GraphX: Graph Processing in a Distributed Dataflow Framework

Original paper by Joseph E. Gonzalez, Reynold S. Xin, Ankur Dave, Daniel Crankshaw, Michael J. Franklin and Ion Stoica: https://www.usenix.org/conference/osdi14/technical-sessions/presentation/gonzalez

With the growing focus of the scientific community on proposing specialized solutions for large-scale graph processing systems, processing models that use different data structures (graphs, tables, and unstructured files, for example) need to be implemented using a combination of different tools making this process complex to manage. Aiming to unify ideas presented in specialized graph processing environments (GraphLab, Pregel, and Giraph) and general-purpose processing environments (Hadoop, MapReduce, and Spark), the authors present in this article GraphX. The system consists of a module built on top of Apache Spark, allowing the creation of heterogeneous processing flows through an extensible API, and representations of the relationships between vertices and edges in RDDs, a key contribution of this solution which allows us to compose graphs and collections structured in a single and generic distributed processing model within the same environment.

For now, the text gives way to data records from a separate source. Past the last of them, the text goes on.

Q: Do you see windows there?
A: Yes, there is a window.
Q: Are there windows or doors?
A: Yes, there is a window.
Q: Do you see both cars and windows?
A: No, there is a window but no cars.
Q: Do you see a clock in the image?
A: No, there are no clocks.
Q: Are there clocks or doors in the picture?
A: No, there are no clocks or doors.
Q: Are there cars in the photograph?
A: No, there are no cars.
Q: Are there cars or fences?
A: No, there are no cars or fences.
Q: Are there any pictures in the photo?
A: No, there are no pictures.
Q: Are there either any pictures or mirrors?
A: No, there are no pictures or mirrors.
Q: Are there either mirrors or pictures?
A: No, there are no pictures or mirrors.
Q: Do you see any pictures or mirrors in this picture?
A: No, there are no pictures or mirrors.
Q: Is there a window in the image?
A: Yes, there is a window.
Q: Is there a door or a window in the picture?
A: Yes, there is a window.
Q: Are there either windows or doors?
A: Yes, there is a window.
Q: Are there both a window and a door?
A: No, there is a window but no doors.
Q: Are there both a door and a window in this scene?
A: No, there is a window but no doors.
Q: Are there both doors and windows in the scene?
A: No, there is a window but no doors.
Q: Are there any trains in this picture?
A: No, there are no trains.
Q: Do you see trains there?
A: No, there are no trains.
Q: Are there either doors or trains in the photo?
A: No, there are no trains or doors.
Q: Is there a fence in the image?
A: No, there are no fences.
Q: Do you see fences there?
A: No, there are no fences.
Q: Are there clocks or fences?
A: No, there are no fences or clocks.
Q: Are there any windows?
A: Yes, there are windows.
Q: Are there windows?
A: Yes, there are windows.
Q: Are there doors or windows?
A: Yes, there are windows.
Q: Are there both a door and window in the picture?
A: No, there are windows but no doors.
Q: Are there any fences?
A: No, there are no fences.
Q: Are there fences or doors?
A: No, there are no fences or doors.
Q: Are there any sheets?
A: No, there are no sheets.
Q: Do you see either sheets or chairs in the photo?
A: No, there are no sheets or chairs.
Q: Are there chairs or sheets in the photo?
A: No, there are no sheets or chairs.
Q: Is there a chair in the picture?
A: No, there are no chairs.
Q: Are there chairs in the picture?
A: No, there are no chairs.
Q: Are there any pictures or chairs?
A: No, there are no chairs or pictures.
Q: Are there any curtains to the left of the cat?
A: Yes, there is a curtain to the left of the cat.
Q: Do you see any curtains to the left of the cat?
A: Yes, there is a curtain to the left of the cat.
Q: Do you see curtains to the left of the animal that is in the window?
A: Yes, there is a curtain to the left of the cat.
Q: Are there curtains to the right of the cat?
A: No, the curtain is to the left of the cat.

The authors evaluate GraphX’s performance by measuring its performance when processing a graph representing Twitter user followers, containing over a billion edges and 40 million vertices. The experiments were executed on an EC2 cluster with 16 workers with 68GB of memory each. The results show that GraphX has a lower performance than GraphLab when processing graphs alone, and higher performance when processing a complete flow within Apache Spark, having its communication overhead at each interaction reduced by up to 5.8x.

This work presents a significant contribution by proposing an efficient and robust system to run iterative algorithms on graphs within processing environments such as Apache Spark. Taking advantage of the standard join-map-group-by operations, GraphX also benefits from fault tolerance and transparent recovery mechanisms from Apache Spark while still allowing the composition of graphs and collections in the same processing pipeline.